Dimanche, Mutaki a invité pour la deuxième fois la presse à l’ambassade afghane. Le drapeau noir et blanc de l’Émirat islamique était visible à côté de lui dans le hall, tandis que le drapeau tricolore de la République d’Afghanistan flottait dans la cour.
Les professionnelles des médias ont également été explicitement invitées à cet événement de presse. Mutaki a répondu aux critiques selon lesquelles seuls les journalistes masculins étaient invités la première fois. Mutaki a expliqué que son intention n’était pas d’exclure les femmes. L’éducation des femmes n’est pas non plus taboue pour les talibans, elle est « simplement suspendue ».

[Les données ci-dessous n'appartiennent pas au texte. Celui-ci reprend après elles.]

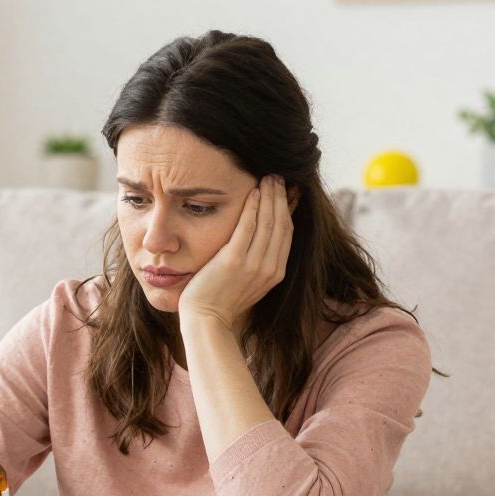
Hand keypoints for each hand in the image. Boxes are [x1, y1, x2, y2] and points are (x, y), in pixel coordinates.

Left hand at [178, 174, 292, 332]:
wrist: (206, 319)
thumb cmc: (222, 299)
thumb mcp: (249, 280)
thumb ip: (259, 260)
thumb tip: (262, 238)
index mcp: (276, 273)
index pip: (287, 232)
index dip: (288, 208)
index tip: (286, 190)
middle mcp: (269, 268)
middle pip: (281, 223)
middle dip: (281, 197)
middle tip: (278, 175)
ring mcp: (253, 264)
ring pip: (268, 222)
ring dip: (270, 196)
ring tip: (268, 177)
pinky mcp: (233, 260)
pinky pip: (247, 227)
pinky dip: (253, 207)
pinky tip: (253, 191)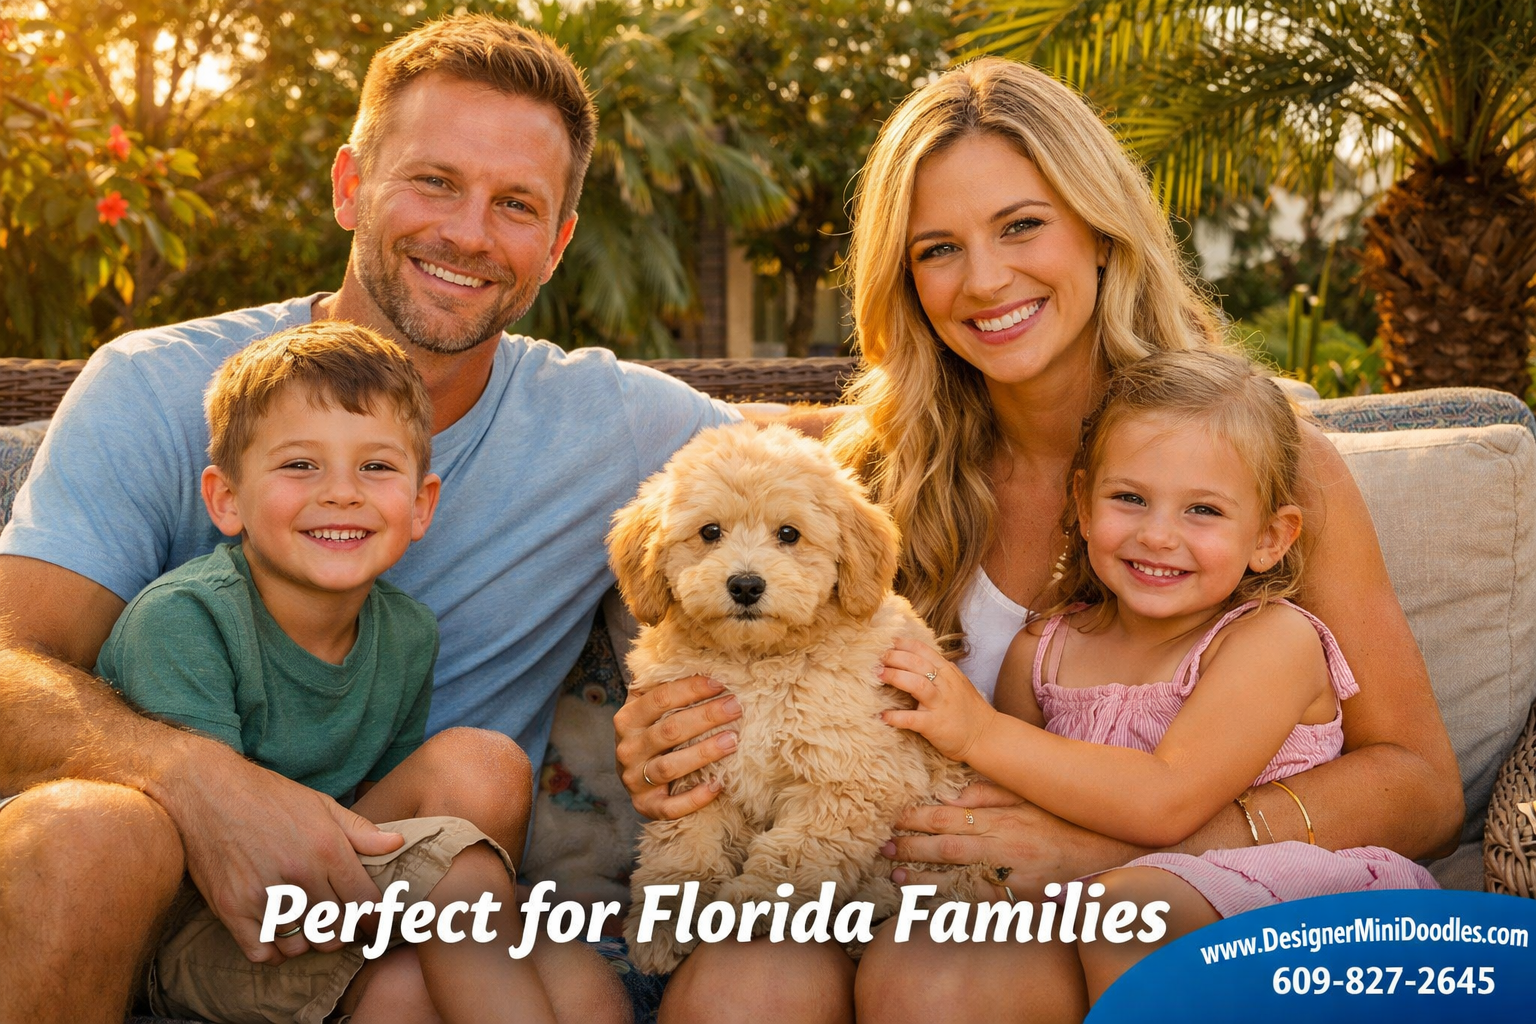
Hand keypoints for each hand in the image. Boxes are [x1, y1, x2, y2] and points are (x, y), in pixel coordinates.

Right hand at [163, 736, 403, 964]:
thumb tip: (397, 843)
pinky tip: (279, 936)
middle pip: (336, 927)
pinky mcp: (231, 908)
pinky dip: (275, 953)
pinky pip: (262, 952)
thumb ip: (360, 829)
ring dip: (310, 941)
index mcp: (326, 847)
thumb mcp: (320, 804)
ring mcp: (262, 894)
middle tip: (341, 925)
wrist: (207, 790)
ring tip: (311, 927)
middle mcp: (298, 874)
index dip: (375, 917)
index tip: (375, 922)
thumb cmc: (268, 796)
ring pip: (301, 944)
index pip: (365, 901)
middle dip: (344, 931)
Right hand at [613, 674, 740, 819]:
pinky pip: (671, 806)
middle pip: (669, 731)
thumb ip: (663, 686)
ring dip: (704, 753)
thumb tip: (696, 653)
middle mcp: (627, 749)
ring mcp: (634, 780)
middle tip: (736, 707)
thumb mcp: (649, 708)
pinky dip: (695, 798)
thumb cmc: (651, 732)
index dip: (690, 689)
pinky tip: (719, 784)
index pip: (659, 699)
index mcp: (627, 719)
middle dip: (705, 717)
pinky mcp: (646, 806)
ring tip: (733, 740)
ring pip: (670, 767)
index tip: (720, 683)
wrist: (634, 775)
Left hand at [879, 637, 999, 761]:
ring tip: (878, 675)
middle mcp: (945, 684)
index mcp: (948, 672)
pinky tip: (883, 716)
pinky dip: (895, 717)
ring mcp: (940, 704)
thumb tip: (912, 660)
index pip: (923, 650)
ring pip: (916, 684)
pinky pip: (912, 719)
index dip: (902, 644)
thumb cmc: (968, 710)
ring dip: (895, 677)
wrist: (986, 736)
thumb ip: (938, 671)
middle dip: (894, 657)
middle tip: (876, 658)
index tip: (886, 641)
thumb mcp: (957, 683)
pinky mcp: (935, 725)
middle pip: (916, 663)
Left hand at [879, 781, 1146, 898]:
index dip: (917, 819)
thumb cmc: (1057, 817)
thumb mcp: (1023, 795)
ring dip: (925, 879)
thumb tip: (950, 796)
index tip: (894, 820)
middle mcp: (1002, 846)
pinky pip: (982, 902)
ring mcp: (1010, 875)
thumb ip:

La première conférence de presse de Mutaki a déclenché une controverse politique en Inde. Les politiciens de l’opposition ont critiqué le Premier ministre Narendra Modi, du Parti populaire nationaliste hindou (BJP), pour avoir même toléré cet événement discriminatoire. Aucune femme n’était présente à la réunion entre les représentants gouvernementaux des deux côtés.
Le gouvernement pakistanais se considère impuissant
La visite de Mutaki, qui dure presque une semaine, attire également l’attention car l’Inde, à l’instar du régime taliban afghan, entretient actuellement des relations très tendues avec le Pakistan. À Delhi, le représentant des talibans a déclaré que la situation était sous contrôle suite aux récents affrontements à la frontière avec le Pakistan et à la précédente attaque présumée de drones pakistanais contre les talibans pakistanais (TTP) à Kaboul. Mais il a prévenu que d’autres « options » pourraient également être utilisées.
Le Pakistan avait précédemment convoqué l’ambassadeur des talibans à Islamabad pour protester contre une déclaration conjointe indo-afghane. Kaboul y condamne l’attentat terroriste de Pahalgam, en Inde, en avril. Delhi en accuse Islamabad, c’est pourquoi il y a eu un échange militaire entre l’Inde et le Pakistan.
Delhi était l’un des principaux promoteurs d’infrastructures en Afghanistan jusqu’à l’arrivée au pouvoir des talibans en août 2021. L’approche actuelle de Delhi indique un revirement pragmatique.
Le ministre des Affaires étrangères Subrahmanyam Jaishankar a salué la visite des talibans comme une « étape importante dans l’avancement » des relations. L’Inde ne dispose d’une « équipe technique » à Kaboul que depuis 2022, mais prévoit de rouvrir prochainement son ambassade. « L’Afghanistan considère l’Inde comme un ami proche », a déclaré Mutaki.
La diaspora afghane en Inde considère le rapprochement d’un œil critique
Jusqu’à présent, seule la Russie a officiellement reconnu diplomatiquement le régime taliban, mais la Chine, les Émirats arabes unis, l’Ouzbékistan et le Pakistan ont chacun envoyé des ambassadeurs à Kaboul.
La diaspora afghane en Inde, qui compte environ 21 000 personnes, considère ce rapprochement avec inquiétude. Selon le HCR, l’agence des Nations Unies pour les réfugiés, de nombreux Afghans ne sont pas reconnus comme réfugiés. Une revalorisation des talibans pourrait faciliter les expulsions, ce que le Pakistan a déjà commencé à faire. En Afghanistan, les filles et les femmes n’ont désormais plus le droit d’aller à l’école après l’école primaire et sont également largement interdites d’emploi rémunérateur.
Maryam*, diplômée afghane en marketing et qui vit en Inde depuis six ans, ne veut pas y retourner. Elle raconte au : « La situation en Afghanistan n’était pas sûre, mais au moins nous avions des droits en tant que femmes. » Tant que ce n’est pas le cas, l’Afghanistan est hors de question pour eux. Elle pourrait au moins étudier en Inde.
L’artiste afghan Zain* est également déçu du parcours indien. Cet homme de 33 ans est venu étudier à Delhi il y a des années et déclare : « Si j’avais une fille, elle ne pourrait même pas aller à l’école en Afghanistan. » La politique de Delhi se ferait aux dépens de la population afghane.
Les diplomates talibans devraient bientôt reprendre l’ambassade à Delhi. Les délégués de l’ancien gouvernement pourraient alors demander asile dans les pays occidentaux.